Created on 01-24-2018 08:06 PM - edited 08-17-2019 09:46 PM
in our ambari cluster , we have a very strange problem
we restart all servers - master01-03
and on each master server we start the services from beginning according to the right order
first on all masters we start the zookeeper server
then on all masters we start the JournalNode
but we notice that on the last master machine - JournalNode restarting evry 10-20 seconds
and on all other machines - JournalNode is stable
please advice why this happend ?
Created 01-24-2018 09:58 PM
As you are getting the error:
ERROR namenode.NameNode (NameNode.java:main(1774)) - Failed to start namenode. java.io.FileNotFoundException: No valid image files found
.
So can you please check of the following directory has any fsimage in it or not? Also if the fsimage file has proper read permission as following or not?
Example:
# ls -l /hadoop/hdfs/namenode/current/fsimage* -rw-r--r--. 1 hdfs hadoop 195873 Jan 22 20:05 /hadoop/hdfs/namenode/current/fsimage_0000000000002711213 -rw-r--r--. 1 hdfs hadoop 62 Jan 22 20:05 /hadoop/hdfs/namenode/current/fsimage_0000000000002711213.md5 -rw-r--r--. 1 hdfs hadoop 195873 Jan 23 02:05 /hadoop/hdfs/namenode/current/fsimage_0000000000002718519 -rw-r--r--. 1 hdfs hadoop 62 Jan 23 02:05 /hadoop/hdfs/namenode/current/fsimage_0000000000002718519.md5
.
Created 01-24-2018 08:21 PM
@Michael Bronson can you share the log file? It may tell you the root cause.

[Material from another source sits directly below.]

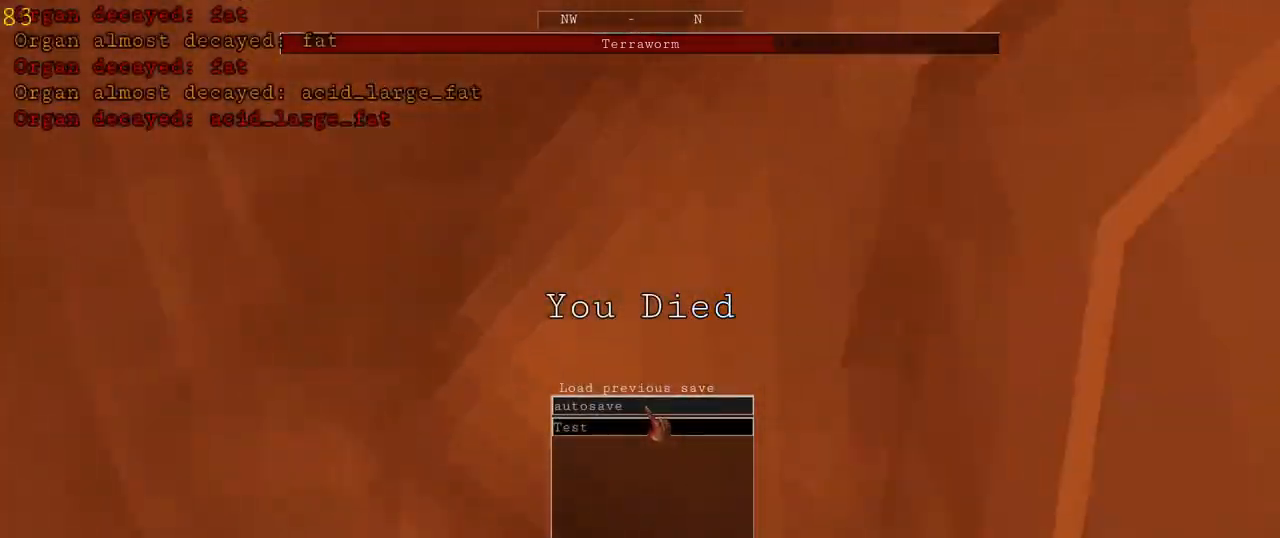
{"keys": [], "mouse": [], "events": [[100, "mouse_left", "down"], [233, "mouse_left", "up"]]}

Created 01-24-2018 10:40 PM
any way something here isnt logical , - how we can accept if fsimage_0000000000000000000.md5 was delete them all cluster will be lossed ?
Created 01-24-2018 10:43 PM
@JAY what need to verify from user HDFS , if we want to find who remove the files ?
Created 01-24-2018 09:18 PM
Can you please share the following log file content so that we can see the cause of failure? The latest log of the JournalNode process where it is keep restarting.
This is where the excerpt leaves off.